Data sources and study population
This study analyzed data from the 4th and 5th Korean Working Conditions Surveys (KWCS) conducted by the Korea Occupational Safety and Health Agency. The KWCS is a nationwide survey that has been conducted since 2006 to investigate the overall working environment and work-related exposure to hazardous elements, and to provide preliminary data for establishing policies to improve working conditions. The participants of the KWCS were an economically active population aged 15 years or older. The 4th KWCS examined 50,007 workers in 2014, and the 5th KWCS examined 50,205 workers in 2017.
Of the total 100,212 workers, 109 individuals aged under 18 were excluded, as were 33,690 self-employed or unpaid family workers, and 11,212 people who did not respond at least one of the questionnaires used in this study (Fig. 1).
Fig. 1

Flow chart of the selection of study subjects.

KWCS: Korean Working Conditions Survey.
aoem-34-e13-g001.jpg
Measurements

Work-related depression/anxiety

Work-related depression/anxiety was assessed using yes-or-no questions as follow, “Have you had any of the following health problems in the past 12 months?” and “[If yes] Did it happen because of your job?”. Those who answered “yes” to these consecutive questions about depression and anxiety were considered to have work-related depression/anxiety.

Workplace violence

The participants were asked whether they had experienced verbal abuse, unwanted sexual attention, or threatening or humiliating behavior during the past month, and whether the perpetrator was a client (students, patients, etc.) or a co-worker (colleague, boss, subordinate, etc.). Participants were also asked whether they had experienced physical violence, sexual harassment, bullying or harassment during the past 12 months. Those who answered “yes” to at least one of these questions were categorized as having experienced workplace violence.
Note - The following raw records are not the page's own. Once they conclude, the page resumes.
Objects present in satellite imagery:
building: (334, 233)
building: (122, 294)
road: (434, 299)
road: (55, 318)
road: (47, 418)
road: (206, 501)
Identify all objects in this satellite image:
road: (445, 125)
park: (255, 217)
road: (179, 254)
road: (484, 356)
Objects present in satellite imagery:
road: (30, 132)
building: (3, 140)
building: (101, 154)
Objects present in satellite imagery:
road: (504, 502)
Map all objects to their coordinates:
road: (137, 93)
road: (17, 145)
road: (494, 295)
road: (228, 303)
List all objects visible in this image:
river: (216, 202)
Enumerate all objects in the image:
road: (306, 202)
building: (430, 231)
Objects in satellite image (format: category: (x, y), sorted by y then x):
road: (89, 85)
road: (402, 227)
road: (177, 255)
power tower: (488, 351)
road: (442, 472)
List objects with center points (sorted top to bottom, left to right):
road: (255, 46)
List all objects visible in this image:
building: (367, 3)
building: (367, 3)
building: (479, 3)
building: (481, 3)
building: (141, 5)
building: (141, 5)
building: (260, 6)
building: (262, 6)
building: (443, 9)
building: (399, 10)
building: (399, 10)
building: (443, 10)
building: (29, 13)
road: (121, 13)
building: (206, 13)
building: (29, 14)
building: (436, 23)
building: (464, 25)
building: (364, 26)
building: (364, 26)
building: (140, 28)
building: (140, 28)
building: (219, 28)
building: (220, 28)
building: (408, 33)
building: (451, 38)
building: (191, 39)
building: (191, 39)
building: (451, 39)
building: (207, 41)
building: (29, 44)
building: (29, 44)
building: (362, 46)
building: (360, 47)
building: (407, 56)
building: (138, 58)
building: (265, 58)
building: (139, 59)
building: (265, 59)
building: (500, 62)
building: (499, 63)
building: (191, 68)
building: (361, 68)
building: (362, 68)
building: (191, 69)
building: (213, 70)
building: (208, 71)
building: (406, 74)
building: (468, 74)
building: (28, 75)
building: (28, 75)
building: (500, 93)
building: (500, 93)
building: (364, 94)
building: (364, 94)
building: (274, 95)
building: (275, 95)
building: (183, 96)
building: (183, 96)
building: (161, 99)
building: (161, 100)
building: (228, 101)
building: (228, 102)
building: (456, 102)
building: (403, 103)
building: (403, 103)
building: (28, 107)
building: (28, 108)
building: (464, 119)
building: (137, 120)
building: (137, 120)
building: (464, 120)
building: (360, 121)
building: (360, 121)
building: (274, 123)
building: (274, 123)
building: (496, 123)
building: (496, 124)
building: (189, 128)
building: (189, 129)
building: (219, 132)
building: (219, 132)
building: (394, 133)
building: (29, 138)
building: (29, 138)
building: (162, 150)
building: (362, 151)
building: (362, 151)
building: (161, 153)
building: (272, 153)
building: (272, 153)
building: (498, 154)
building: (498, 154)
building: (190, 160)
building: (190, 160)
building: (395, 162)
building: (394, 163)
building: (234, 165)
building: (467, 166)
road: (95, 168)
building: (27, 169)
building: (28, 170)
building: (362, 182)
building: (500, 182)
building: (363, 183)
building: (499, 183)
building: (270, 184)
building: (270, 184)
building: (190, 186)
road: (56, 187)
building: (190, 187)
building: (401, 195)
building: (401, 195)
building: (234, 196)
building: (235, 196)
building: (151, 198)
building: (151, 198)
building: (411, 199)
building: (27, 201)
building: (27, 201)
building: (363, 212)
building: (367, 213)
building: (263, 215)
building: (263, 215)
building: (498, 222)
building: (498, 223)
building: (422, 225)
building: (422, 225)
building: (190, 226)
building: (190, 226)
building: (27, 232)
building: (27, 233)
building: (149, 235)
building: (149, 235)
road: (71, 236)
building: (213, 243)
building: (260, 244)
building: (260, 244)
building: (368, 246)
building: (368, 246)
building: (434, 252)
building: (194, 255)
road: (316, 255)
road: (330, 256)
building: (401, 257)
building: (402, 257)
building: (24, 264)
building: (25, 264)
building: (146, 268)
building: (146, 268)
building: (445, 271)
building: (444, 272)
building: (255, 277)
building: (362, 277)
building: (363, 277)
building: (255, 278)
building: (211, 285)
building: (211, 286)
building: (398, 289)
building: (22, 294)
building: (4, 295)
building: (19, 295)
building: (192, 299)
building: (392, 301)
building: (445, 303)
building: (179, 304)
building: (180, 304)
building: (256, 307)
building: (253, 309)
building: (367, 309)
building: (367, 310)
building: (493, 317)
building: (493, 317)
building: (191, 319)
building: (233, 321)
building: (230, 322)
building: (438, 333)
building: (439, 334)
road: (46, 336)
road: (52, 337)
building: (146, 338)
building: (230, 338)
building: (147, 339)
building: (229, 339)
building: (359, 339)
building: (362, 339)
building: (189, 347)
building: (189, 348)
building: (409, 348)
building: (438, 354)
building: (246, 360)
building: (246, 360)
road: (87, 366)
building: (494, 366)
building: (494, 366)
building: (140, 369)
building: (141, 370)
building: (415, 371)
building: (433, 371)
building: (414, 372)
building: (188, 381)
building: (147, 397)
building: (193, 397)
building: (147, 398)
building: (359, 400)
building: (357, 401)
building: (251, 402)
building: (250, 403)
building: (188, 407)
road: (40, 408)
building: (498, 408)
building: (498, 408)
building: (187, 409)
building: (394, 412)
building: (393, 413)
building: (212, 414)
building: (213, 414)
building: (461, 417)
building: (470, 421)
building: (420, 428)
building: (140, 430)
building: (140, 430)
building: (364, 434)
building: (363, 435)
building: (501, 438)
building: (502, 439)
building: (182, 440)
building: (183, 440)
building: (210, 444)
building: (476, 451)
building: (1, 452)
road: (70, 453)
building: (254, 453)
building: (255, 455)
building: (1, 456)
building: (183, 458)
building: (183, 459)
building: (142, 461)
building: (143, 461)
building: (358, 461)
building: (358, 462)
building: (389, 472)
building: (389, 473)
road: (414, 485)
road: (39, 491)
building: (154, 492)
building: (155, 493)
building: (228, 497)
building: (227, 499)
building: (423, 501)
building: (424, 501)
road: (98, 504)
Sociodemographic characteristics

Sociodemographic characteristics included sex, age (30, 30–39, 40–49, 50–59, and ≥ 60 years), educational level (below middle school graduate, high school graduate, and university graduate or higher), income (low 1/3, middle 1/3, and high 1/3), and subjective health status. Considering the wage gap over time, monthly income was classified into tertiles for both the 4th and 5th KWCS and later collected.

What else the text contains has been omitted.